Experience of aiding in the definition of the UNICODE standard back in the late 80s and early 90s was good training for learning how to write a standard well. I have rolled my eyes so many times W3C write standards documentation that leaves immense holes in the definitions that lead to browsers interpreting things in different ways. There are many mutally exclusive parts to the CSS standard, even in v3, that have come about because we still have to keep compatibility with pre-CSS1.

On the critical side, CSS has three mind-bendingly obvious issues that any computer scientist will tell you are both improperly designed and inconsitent.

  1. The Box Model - there are still huge holes in this even as CSS 3 approaches.
  2. The 'specificity' calculations. 'specificity' was implemented to patch a hole in CSS standard and then later to try and shore-up the ever conflicting rules. If stylesheets are be truely cascading then 'specificity' needs to be scrapped. Until it is CSS should be called SWISMCCS (sometimes-when-it-suits-me-CSS).

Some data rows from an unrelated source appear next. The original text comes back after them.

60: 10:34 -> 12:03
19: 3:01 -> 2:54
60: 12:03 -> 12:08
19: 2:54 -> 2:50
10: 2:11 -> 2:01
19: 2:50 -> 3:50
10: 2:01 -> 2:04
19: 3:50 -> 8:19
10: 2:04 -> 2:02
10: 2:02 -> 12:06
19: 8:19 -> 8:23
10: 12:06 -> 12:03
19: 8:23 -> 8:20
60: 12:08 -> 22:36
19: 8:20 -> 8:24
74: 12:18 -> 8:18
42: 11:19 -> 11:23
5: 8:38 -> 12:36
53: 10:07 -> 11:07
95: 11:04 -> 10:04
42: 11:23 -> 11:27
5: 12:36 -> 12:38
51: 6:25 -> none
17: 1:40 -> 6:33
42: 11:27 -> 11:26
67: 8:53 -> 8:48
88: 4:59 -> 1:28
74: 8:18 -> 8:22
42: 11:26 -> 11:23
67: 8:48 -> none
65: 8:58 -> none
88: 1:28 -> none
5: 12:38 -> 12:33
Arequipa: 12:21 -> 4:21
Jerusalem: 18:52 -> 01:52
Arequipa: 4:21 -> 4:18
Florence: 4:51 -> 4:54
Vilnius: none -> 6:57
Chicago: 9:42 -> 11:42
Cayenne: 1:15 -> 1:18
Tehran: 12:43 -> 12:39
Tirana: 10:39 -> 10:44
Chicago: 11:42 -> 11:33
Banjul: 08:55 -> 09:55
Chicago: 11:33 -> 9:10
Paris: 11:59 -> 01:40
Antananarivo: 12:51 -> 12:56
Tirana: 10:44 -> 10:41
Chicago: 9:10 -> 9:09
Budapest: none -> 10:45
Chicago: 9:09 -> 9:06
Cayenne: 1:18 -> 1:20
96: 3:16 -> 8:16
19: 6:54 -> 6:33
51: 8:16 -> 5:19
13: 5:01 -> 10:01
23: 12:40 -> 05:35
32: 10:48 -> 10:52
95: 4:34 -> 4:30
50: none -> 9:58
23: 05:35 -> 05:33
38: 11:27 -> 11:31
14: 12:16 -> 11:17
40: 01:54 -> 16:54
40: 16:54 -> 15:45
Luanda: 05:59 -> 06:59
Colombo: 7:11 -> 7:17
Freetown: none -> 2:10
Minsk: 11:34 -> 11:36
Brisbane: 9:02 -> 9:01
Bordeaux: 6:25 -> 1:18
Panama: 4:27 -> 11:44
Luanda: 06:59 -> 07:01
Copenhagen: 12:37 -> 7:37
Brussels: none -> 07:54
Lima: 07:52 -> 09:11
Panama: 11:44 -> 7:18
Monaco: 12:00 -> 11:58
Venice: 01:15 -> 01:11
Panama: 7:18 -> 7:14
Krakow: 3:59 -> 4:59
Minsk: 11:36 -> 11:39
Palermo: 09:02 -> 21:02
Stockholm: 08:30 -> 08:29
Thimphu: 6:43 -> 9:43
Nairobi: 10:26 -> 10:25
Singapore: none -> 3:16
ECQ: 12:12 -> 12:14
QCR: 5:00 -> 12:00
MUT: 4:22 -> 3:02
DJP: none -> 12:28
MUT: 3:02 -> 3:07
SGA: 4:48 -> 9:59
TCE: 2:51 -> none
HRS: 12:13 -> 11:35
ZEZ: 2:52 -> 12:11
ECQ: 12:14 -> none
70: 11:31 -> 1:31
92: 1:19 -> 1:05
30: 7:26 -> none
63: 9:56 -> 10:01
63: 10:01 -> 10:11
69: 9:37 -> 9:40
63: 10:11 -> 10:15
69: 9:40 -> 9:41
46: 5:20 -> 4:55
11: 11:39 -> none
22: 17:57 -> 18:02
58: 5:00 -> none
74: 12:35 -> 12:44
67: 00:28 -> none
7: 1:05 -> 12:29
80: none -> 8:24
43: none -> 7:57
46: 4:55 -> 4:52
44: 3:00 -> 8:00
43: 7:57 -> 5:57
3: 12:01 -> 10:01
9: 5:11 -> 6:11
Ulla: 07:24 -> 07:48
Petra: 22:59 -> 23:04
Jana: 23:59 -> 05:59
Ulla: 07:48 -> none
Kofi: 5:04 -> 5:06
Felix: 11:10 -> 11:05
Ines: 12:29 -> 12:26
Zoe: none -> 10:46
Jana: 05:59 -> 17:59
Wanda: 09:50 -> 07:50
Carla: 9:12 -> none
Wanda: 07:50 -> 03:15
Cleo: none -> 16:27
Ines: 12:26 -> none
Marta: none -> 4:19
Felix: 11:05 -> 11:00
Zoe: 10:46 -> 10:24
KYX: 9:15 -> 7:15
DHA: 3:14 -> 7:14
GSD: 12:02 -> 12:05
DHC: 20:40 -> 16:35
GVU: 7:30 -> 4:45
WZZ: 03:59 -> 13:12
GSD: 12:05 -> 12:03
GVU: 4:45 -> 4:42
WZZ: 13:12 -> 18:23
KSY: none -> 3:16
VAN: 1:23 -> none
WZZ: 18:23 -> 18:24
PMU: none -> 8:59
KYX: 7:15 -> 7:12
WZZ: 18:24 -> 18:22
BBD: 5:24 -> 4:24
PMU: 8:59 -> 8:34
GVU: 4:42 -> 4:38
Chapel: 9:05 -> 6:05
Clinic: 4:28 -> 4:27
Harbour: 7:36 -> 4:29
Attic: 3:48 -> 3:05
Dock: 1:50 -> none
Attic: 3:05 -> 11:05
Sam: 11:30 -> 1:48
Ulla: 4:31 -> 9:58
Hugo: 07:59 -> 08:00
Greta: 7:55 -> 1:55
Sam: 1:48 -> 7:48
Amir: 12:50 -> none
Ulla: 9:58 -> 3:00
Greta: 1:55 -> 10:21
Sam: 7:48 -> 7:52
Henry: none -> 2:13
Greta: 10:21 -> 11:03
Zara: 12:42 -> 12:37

Of course, in order to scrap this feature all the remaining issues with loose language in the standards need fixing - which in reality means it will never happen.
  3. Naming conventions for classes,selector etc allow the use of characters that are a problem for dynamic processing. The most obvious is allowing '-' symbol to be used in names. If you don't understand why I would encourage you to read up and bytecode compilers and compiler language parsing.

So the answer is the CSS standard is not broken, the premise is sound, but the implementation of the standards documentation (not the browsers, the documentation) shows how conquest by committee will rarely get you something fully fit for purpose. I suppose this was because CSS was not created for trained programmers, it was created for web-designers - a strange breed who are not really programmers and not really designers. There are real web-developers who are different, but spend less time on pretty graphics.

IMHO: CSS is broken. On the other hand, the alternatives are much worse. Better the devil-we-know. Role on the replacement for HTML.